I don’t generally give advice on this blog – much more often it’s a case of me showing you where things have gone awry for me and letting you draw your own conclusions.
But something I know a lot about is going places on my own. I realised very early on in my first marriage that if I wanted to go somewhere, then chances were I was going to have to go on my own. And I learnt that I could do it – I could drive a long distance, or take the train, or fly, I could stay in a hotel or take a bus trip. On my own.
This is not intended in any way to be patronising. If you are well-used to going places solo, this is not aimed at you. This is for the women who are suddenly having to do all this stuff on their own for the first time, after years of doing it as a couple – and are frankly scared shitless.
Here are my 8 tips on how to get yourself out there.
- Do what you want, what you really really want. If you’ve spent years doing what he wants to do, or what ‘you’ (plural) want to do, now’s the time to think about what you want to do. Think about it carefully. It’s your turn now. Jot a few ideas down – there’ll be big ideas, and small ideas. There will be some that are easy to do, and some that will challenge you. But the important thing is, they’re yours. You can do this.
- Be prepared. The first time you go out on your own, you’ll likely be hyper-aware of everyone else being in a couple. Or you might worry that they’ll notice that you’re on your own (they might notice, but they won’t care). The world does tend to revolve around couples. But if you’re ready for it before you go, it won’t come as a shock. Buy a coffee and fiddle with your phone – it’s what everyone else does, even if they’re with someone. And after a while, you’ll see that not everyone is in a couple. And not everyone who is in a couple is having the time of their life…
- Learn to linger. This is the bit I’ve found hardest to do. To begin with, days out went like this – I want to visit X. I go to X. I look at X. I go home. I’m slowly learning to take my time. Spend longer looking round, get chatting to people, drink the coffee slowly. Take a moment, and just be there.

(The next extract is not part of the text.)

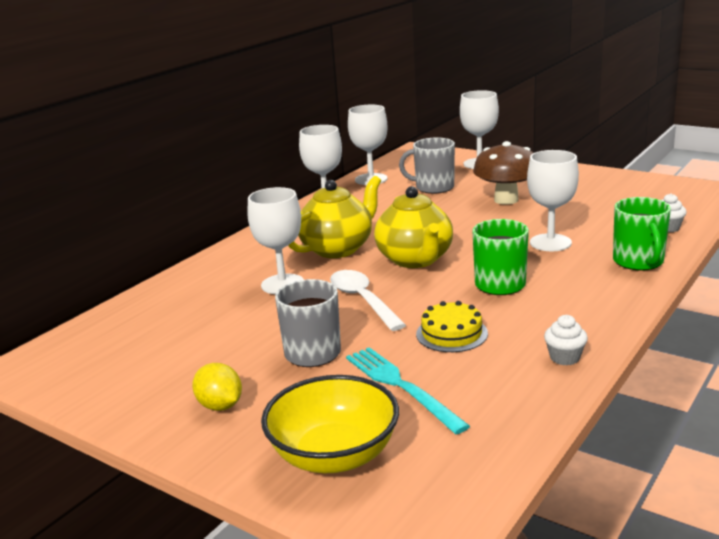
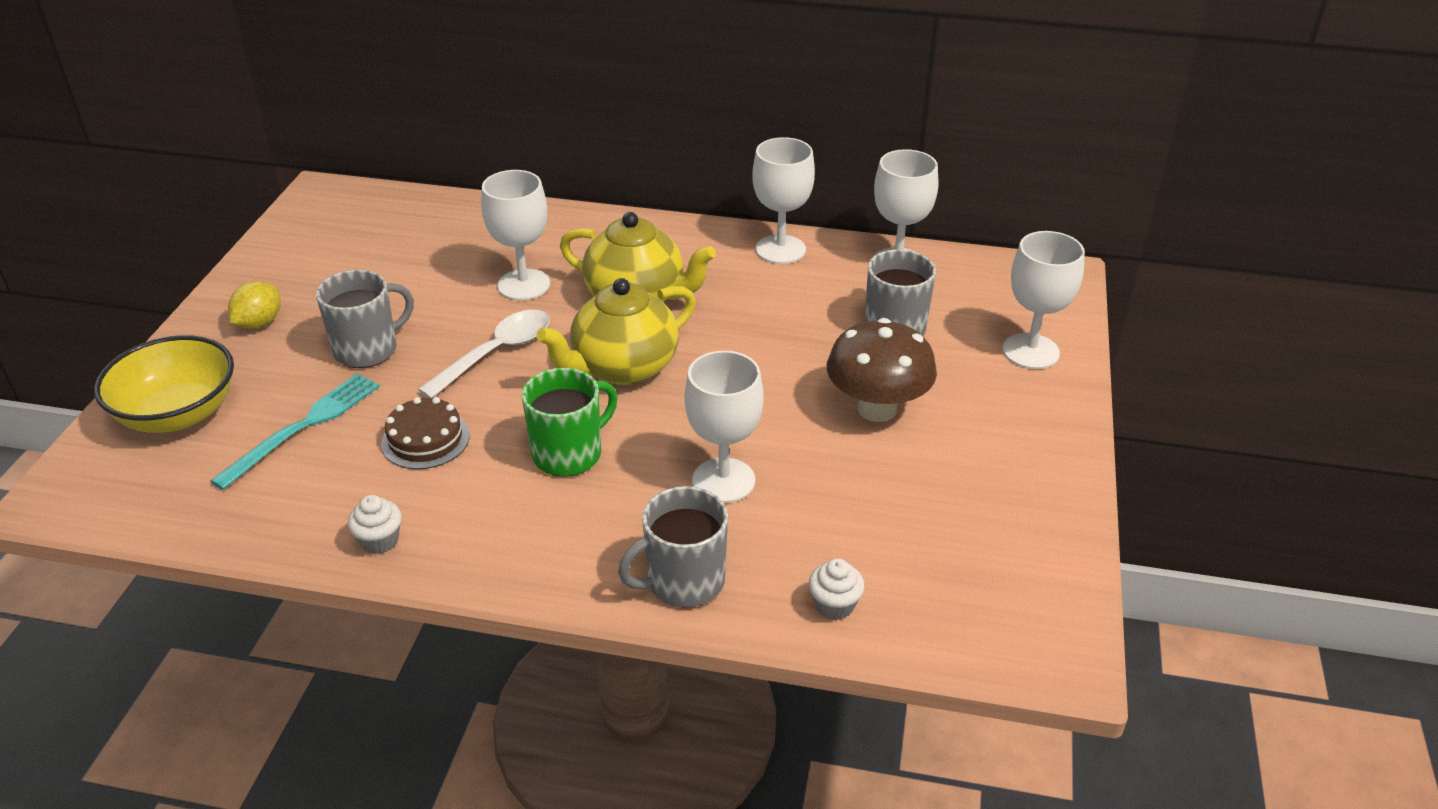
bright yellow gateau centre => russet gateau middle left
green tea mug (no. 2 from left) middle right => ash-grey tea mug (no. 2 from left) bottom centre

- Take photos. Build your own memories. Take some selfies, or get serious with long lenses. As well as being a good thing to do, it slows you down and makes you stop and think.
- In most couples there is some sort of division of labour. Maybe he always did the driving. Maybe he always did the online booking. Maybe he always knew the best places to park, or how to get through the one way system. I’ve known women who wouldn’t drive on the motorway, or never filled the car with petrol, or had never programmed the SatNav. There are two ways of approaching this – you can start small and work your way up to the bigger things, or, well, there’s a lot to be said for just getting on with it. You can so do this.
- Plan the journey. Short or long, if it’s the first time you’ve done it, think it through. Think about how long it will take you (check with Google maps, then add a bit), where you might stop en route (don’t try to drive for more than a couple of hours without a break, particularly if you’re not used to driving long distances). Fill the car up before you set off. You can even use Google street view to find the place you’re going, so that when you get there you’ll recognise it.
- Practice – fiddle with the SatNav beforehand, use it for journeys where you know the way anyway. Go and have a practice drive on the motorway – maybe ask a friend who is an experienced driver to go with you. Remember, you are an independent, capable woman, and you can do this. Or – feel the fear and do it anyway.
- Go easy on yourself. It won’t all go according to plan. You will take a wrong turning – and that’s when the adventure begins.